Every haplotype structure has a unique smudge on the graph and the heat of the smudge indicates how frequently the haplotype structure is represented in the genome compared to the other structures. The image above is an ideal case, where the sequencing coverage is sufficient to beautifully separate all the smudges, providing very strong and clear evidence of triploidy.

This tool is planned to be a part of GenomeScope in the near future.

More about the use

The input is a set of whole genome sequencing reads, the more coverage the better. The method is designed to process big datasets, don't hesitate to pull all single-end/pair-end libraries together.

The workflow is automatic, but it's not fool-proof. It requires some decisions. Use this tool joinlty with GenomeScope. The tutorials on our wiki are currently outdated (build for version 0.2.5), and will be updated by 18th of October.

Smudgeplot generates two plots, one with coloration on a log scale and the other on a linear scale. The legend indicates approximate kmer pairs per tile densities. Note that a single polymorphism generates multiple heterozygous kmers. As such, the reported numbers do not directly correspond to the number of variants. Instead, the actual number is approximately 1/k times the reported numbers, where k is the kmer size (in summary already recalculated). It's important to note that this process does not exhaustively attempt to find all of the heterozygous kmers from the genome. Instead, only a sufficient sample is obtained in order to identify relative genome structure. You can also report the minimal number of loci that are heterozygous if the inference is correct.

GenomeScope

You can feed the kmer coverage histogram to GenomeScope. (Either run the genomescope script or use the web server)
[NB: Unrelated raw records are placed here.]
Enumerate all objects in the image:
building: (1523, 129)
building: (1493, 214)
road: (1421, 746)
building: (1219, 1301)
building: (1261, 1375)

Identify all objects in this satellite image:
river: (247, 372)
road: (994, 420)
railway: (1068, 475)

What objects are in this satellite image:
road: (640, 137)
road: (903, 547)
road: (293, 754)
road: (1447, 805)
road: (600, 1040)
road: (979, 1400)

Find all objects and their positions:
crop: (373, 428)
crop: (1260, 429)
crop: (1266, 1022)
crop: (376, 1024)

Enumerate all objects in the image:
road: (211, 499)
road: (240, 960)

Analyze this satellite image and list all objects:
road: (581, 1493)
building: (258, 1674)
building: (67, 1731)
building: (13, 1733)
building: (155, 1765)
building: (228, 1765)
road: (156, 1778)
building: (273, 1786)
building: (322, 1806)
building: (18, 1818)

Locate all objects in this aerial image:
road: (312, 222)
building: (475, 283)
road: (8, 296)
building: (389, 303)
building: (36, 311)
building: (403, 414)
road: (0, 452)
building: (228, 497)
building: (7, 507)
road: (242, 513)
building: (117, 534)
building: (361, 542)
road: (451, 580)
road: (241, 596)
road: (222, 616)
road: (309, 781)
Rscript genomescope.R kmcdb_k21.hist <k-mer_length> <read_length> <output_dir> [kmer_max] [verbose]

This script estimates the size, heterozygosity, and repetitive fraction of the genome. By inspecting the fitted model you can determine the location of the smallest peak after the error tail. Then, you can decide the low end cutoff below which all kmers will be discarded as errors (cca 0.5 times the haploid kmer coverage), and the high end cutoff above which all kmers will be discarded (cca 8.5 times the haploid kmer coverage).

Frequently Asked Questions

Are collected on our wiki. Smudgeplot does not demand much on computational resources, but make sure you check memory requirements before you extract kmer pairs (hetkmers task). If you don't find an answer for your question in FAQ, open an issue or drop us an email.

Check projects to see how the development goes.

Contributions

This is definitely an open project, contributions are welcome. You can check some of the ideas for the future in projects and in the development dev branch. The file playground/DEVELOPMENT.md contains some development notes. The directory playground contains some snippets, attempts, and other items of interest.

Reference

Ranallo-Benavidez, T.R., Jaron, K.S. & Schatz, M.C. GenomeScope 2.0 and Smudgeplot for reference-free profiling of polyploid genomes. Nature Communications 11, 1432 (2020). https://doi.org/10.1038/s41467-020-14998-3

Acknowledgements

This blogpost by Myles Harrison has largely inspired the visual output of smudgeplots. The colourblind friendly colour theme was suggested by @ggrimes. Grateful for helpful comments of beta testers and pre-release chatters!